■ PROBLEM TO WORK ON ■
Please set out the lines below as a numbered list, leaving out the blank lines.

● ● ● ● ●

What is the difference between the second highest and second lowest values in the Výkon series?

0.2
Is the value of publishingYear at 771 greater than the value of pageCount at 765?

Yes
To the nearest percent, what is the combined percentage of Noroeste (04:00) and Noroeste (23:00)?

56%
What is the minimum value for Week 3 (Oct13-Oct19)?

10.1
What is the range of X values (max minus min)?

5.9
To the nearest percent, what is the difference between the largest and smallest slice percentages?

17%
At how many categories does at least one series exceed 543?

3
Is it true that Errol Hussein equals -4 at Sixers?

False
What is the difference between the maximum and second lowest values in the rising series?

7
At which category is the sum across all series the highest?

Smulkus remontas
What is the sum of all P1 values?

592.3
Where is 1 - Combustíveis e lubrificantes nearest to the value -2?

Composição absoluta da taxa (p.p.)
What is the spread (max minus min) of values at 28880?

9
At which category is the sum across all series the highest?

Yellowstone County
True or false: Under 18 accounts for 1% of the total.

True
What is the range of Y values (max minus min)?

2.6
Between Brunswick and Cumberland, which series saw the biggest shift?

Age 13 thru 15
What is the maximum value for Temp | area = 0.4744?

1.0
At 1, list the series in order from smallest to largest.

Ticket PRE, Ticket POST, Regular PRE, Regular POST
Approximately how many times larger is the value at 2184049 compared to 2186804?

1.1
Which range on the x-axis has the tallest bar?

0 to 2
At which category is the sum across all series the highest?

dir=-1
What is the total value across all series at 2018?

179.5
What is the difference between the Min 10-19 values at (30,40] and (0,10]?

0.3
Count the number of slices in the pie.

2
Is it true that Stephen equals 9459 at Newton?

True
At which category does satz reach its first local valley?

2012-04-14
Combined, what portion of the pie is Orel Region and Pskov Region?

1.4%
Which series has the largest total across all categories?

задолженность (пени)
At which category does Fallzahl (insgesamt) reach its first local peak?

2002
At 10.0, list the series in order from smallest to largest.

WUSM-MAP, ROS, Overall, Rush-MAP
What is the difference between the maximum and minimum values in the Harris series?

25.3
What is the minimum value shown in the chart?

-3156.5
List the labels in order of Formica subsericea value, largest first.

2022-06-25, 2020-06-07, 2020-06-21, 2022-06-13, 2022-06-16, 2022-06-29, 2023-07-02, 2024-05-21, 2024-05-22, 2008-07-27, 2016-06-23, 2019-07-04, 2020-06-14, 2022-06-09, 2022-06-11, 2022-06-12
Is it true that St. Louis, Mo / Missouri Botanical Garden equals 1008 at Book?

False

● ● ● ● ●

■ REPLY TO THE TASK ■
1. What is the difference between the second highest and second lowest values in the Výkon series?
2. 0.2
3. Is the value of publishingYear at 771 greater than the value of pageCount at 765?
4. Yes
5. To the nearest percent, what is the combined percentage of Noroeste (04:00) and Noroeste (23:00)?
6. 56%
7. What is the minimum value for Week 3 (Oct13-Oct19)?
8. 10.1
9. What is the range of X values (max minus min)?
10. 5.9
11. To the nearest percent, what is the difference between the largest and smallest slice percentages?
12. 17%
13. At how many categories does at least one series exceed 543?
14. 3
15. Is it true that Errol Hussein equals -4 at Sixers?
16. False
17. What is the difference between the maximum and second lowest values in the rising series?
18. 7
19. At which category is the sum across all series the highest?
20. Smulkus remontas
21. What is the sum of all P1 values?
22. 592.3
23. Where is 1 - Combustíveis e lubrificantes nearest to the value -2?
24. Composição absoluta da taxa (p.p.)
25. What is the spread (max minus min) of values at 28880?
26. 9
27. At which category is the sum across all series the highest?
28. Yellowstone County
29. True or false: Under 18 accounts for 1% of the total.
30. True
31. What is the range of Y values (max minus min)?
32. 2.6
33. Between Brunswick and Cumberland, which series saw the biggest shift?
34. Age 13 thru 15
35. What is the maximum value for Temp | area = 0.4744?
36. 1.0
37. At 1, list the series in order from smallest to largest.
38. Ticket PRE, Ticket POST, Regular PRE, Regular POST
39. Approximately how many times larger is the value at 2184049 compared to 2186804?
40. 1.1
41. Which range on the x-axis has the tallest bar?
42. 0 to 2
43. At which category is the sum across all series the highest?
44. dir=-1
45. What is the total value across all series at 2018?
46. 179.5
47. What is the difference between the Min 10-19 values at (30,40] and (0,10]?
48. 0.3
49. Count the number of slices in the pie.
50. 2
51. Is it true that Stephen equals 9459 at Newton?
52. True
53. At which category does satz reach its first local valley?
54. 2012-04-14
55. Combined, what portion of the pie is Orel Region and Pskov Region?
56. 1.4%
57. Which series has the largest total across all categories?
58. задолженность (пени)
59. At which category does Fallzahl (insgesamt) reach its first local peak?
60. 2002
61. At 10.0, list the series in order from smallest to largest.
62. WUSM-MAP, ROS, Overall, Rush-MAP
63. What is the difference between the maximum and minimum values in the Harris series?
64. 25.3
65. What is the minimum value shown in the chart?
66. -3156.5
67. List the labels in order of Formica subsericea value, largest first.
68. 2022-06-25, 2020-06-07, 2020-06-21, 2022-06-13, 2022-06-16, 2022-06-29, 2023-07-02, 2024-05-21, 2024-05-22, 2008-07-27, 2016-06-23, 2019-07-04, 2020-06-14, 2022-06-09, 2022-06-11, 2022-06-12
69. Is it true that St. Louis, Mo / Missouri Botanical Garden equals 1008 at Book?
70. False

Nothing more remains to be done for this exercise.